26 Mart 2016 Cumartesi

Harem Dizilerdeki Gibi Değil...



Kadınların yabancı erkeklerle karşılaşmadan rahatça günlük hayatlarını sürdürdükleri bölümlere "harem" denir. Arapçada "korunan ve mukaddes olan şey veya yer" anlamına gelmektedir.

Türk-İslâm kültüründe gerek evlerde gerekse saraylarda erkeklerin yaşadığı veya idarî işlerini yürüttüğü bölümlerle (selâmlık), ailenin yaşadığı bölüm (harem) birbirinden ayrılmıştır. Bu ayrım, Osmanlı sarayı için de geçerlidir.

Duvarlarında âyetlerin, hadîs­lerin, duaların bulunduğu haremde Padişahlar harem mensupları ile her zaman ölçülü bir yakınlık içinde bulunmuşlardır.


Haremin en itibarlı ve en yetkili şahsiyeti hiç şüphesiz, padişahın annesi olan vâlide sultandır. Kadın ve erkek personelin başında bulunan isim ise harem ağasıdır. Ayrıca haremde, hadım olarak getirilen köleler istihdam edilmiştir. Osmanlılar tarafından insanlar asla hadım edilmemiştir. 

Kadın köle statüsünde olan câriyelerin esas kaynağı savaşlarda alınan esirlerdir. Savaş esirlerine iyi muamele edilmesi, İslâm'ın esaslarındandır. Esir edilen ve câriye statüsünde olan kadınların terbiye süzgecinden geçtikten sonra İslâm'a ısındırılıp özgürlüklerine kavuşturulmalarına zemin hazırlanmıştır. Ayrıca o devirlerin şartları içerisinde, esir pazarlarından câriye satın alınmış, başka hükümdarlardan da, saraya câriye gönderenler olmuştur. 

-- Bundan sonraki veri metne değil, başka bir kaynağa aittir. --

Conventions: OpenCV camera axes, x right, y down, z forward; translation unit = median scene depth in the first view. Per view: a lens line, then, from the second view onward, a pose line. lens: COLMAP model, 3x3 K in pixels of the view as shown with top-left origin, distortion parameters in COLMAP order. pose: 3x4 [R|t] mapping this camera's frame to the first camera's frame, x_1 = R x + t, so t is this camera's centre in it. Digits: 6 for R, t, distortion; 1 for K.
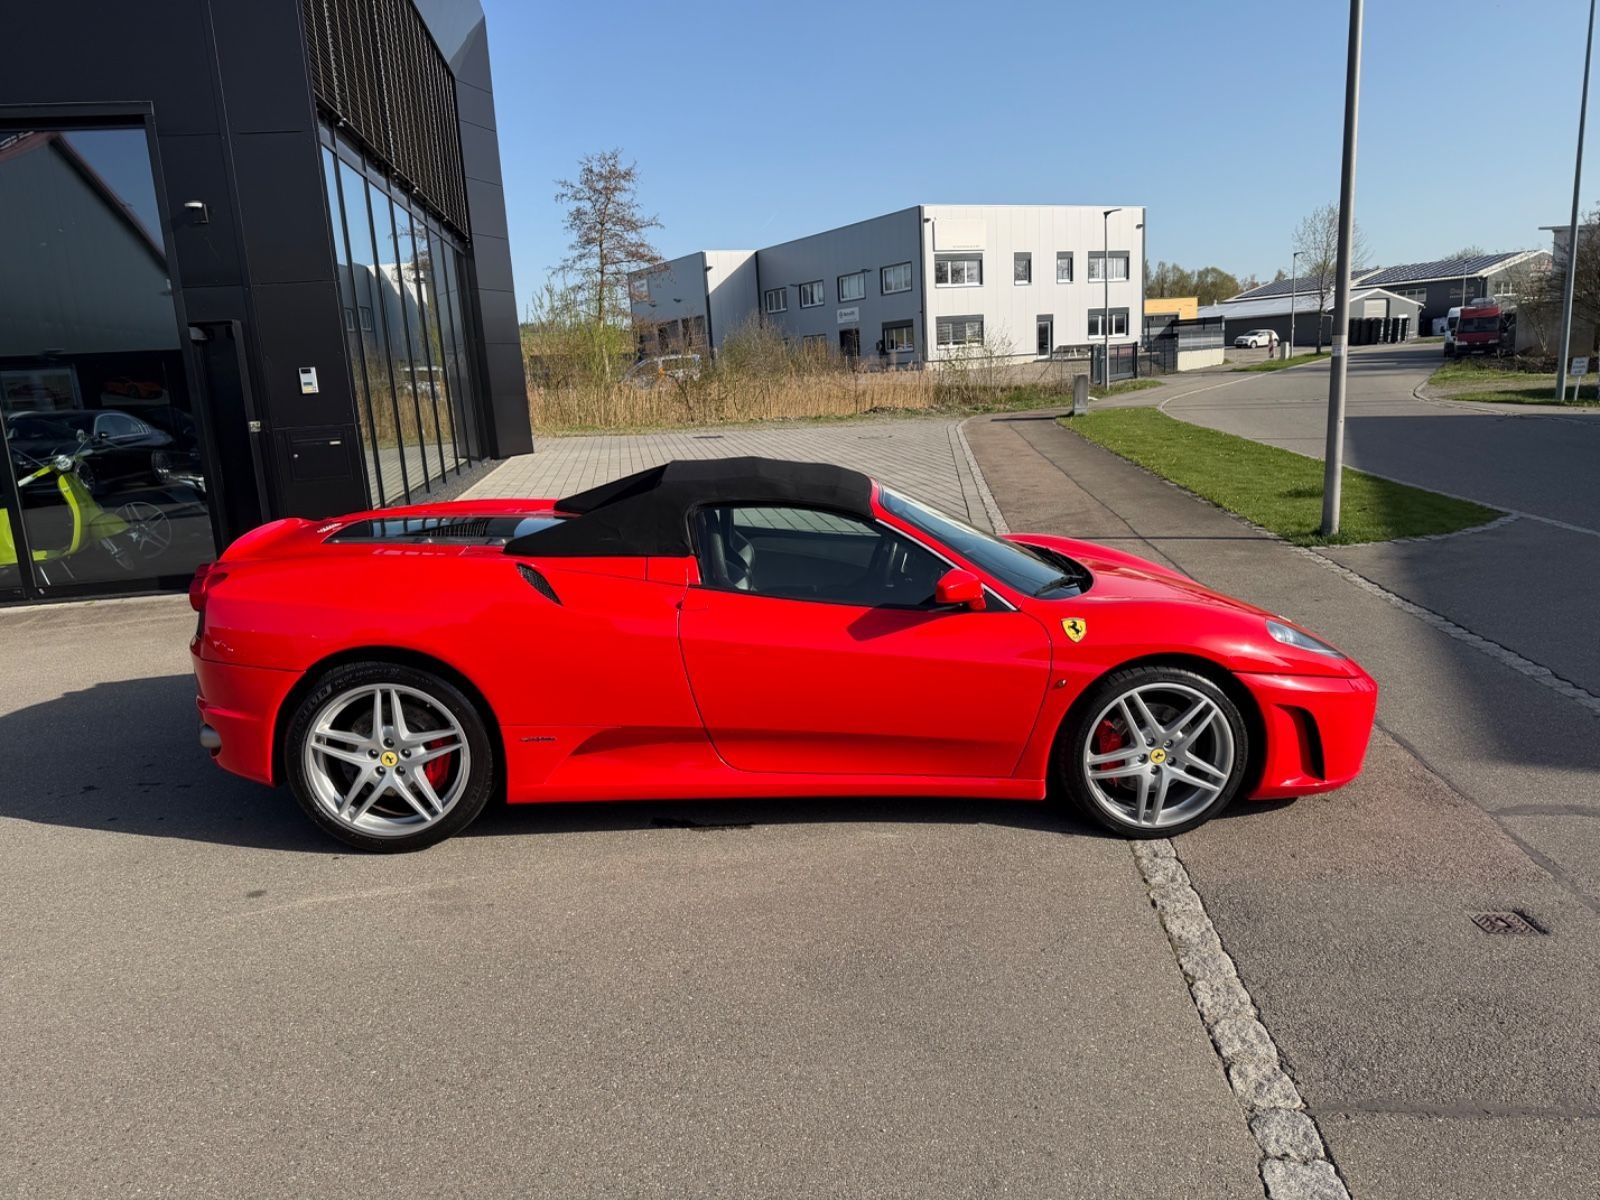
lens RADIAL K [[1129.7, 0, 798.5], [0, 1129.7, 631.6], [0, 0, 1]] dist [0.007956, -0.025085]
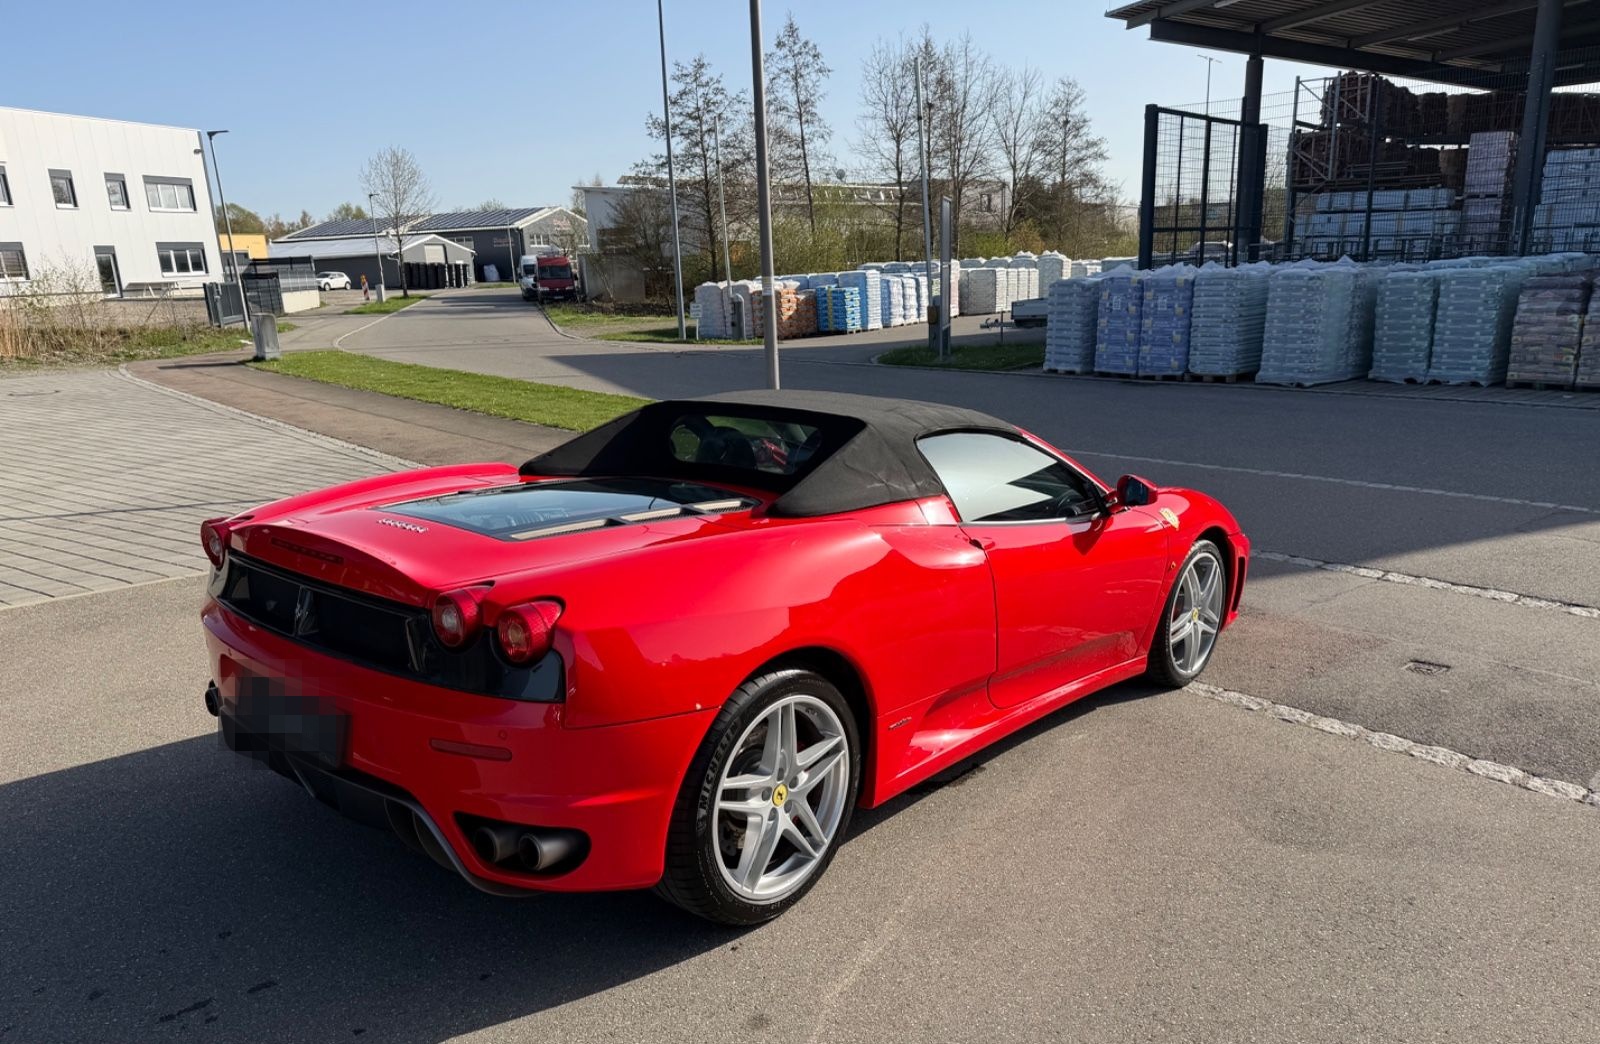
lens RADIAL K [[1141.7, 0, 801.2], [0, 1141.7, 623.4], [0, 0, 1]] dist [0.007980, -0.026269]
pose [[0.694893, -0.182871, 0.695472, -0.230621], [0.157559, 0.982344, 0.100874, -0.019921], [-0.701640, 0.039481, 0.711437, 0.118909]]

Harem, padişaha ve ailesine hizmet eden kadınların yetiştirildiği uygulamalı bir eğitim yeridir. Bu eğitim yuvasında câriyeler, Türk-İslâm ahlâkı ve dönemin ilim anlayışı üzere yetiştiriliyorlardı. Okuma yazma ve dinî bilgiler öğrenen; ayrıca görgü, usul, düzgün konuşma, güzel iş yapabilme esasları çerçevesinde disiplinli bir eğitim alan câriyeler, bir yandan da kabiliyetlerine göre mûsiki, biçki, dikiş, nakış dersleri aldıktan sonra haremde çeşitli işlerde istihdam ediliyorlardı. Aralarından ilerleme gösterenler kalfa seviyesine yükseliyor; padişahın, vâlide sultanın, kadınefendinin (Osmanlı Devleti'nde padişahın dört adet zevcesine verilen ad.Haseki Sultan) veya ikballerden (Padişaha ya da şehzadeye eş olmaya aday gözde cariye.) birinin dairesine gönderiliyordu. Zeki ve kabiliyetli câriyeler, kendilerine verilen eğitim ve terbiye sonrasında derece derece yükselip usta oluyor ve doğrudan padişahın hizmetinde bulunuyorlardı. En alt kademe olan câriyelikten son mertebe olan ustalığa yükselme, bir sistem içinde gerçekleşiyordu. 

Câriyelerin bir bölümü çeyizleri hazırlandıktan sonra, kendileri gibi saray kültürü ve eğitimi alan Enderunlularla evlendiriliyordu. Devletin çeşitli kademelerinde sadakatle hizmet etmeleri için yetiştirilen Enderunlular, padişah tarafından evlendirilerek, saraya ve hanedana bağlılıkları sağlanıyordu. Sonradan zor durumda kalanlar için her türlü tahsisat yapılıyordu. Saraydan ayrılmak istemeyenler hayatlarının sonuna kadar sarayda himaye ediliyorlardı.


Haremde yüzlerce câriye olmakla birlikte, bunların büyük bir çoğunluğu tamamen hizmetçi statüsündeydi. Hizmetleri karşılığında belli bir maaş alan bu ilk gruptakilerin, haremin ve padişah ailesinin hizmetlerini îfa dışında herhangi bir şekilde padişahla münasebetleri olmazdı. Padişah, vâlide sultanın veya hazinedar ustanın aracılığıyla câriyeler arasından, aldığı özel eğitim sonrasında zekâsı ve kabiliyetleri ile dikkat çeken birkaç tanesiyle ilgilenir, diğerlerini ne bilir, ne de görürdü. Haremin mimarî yapısı da buna göre tasarlanmıştı.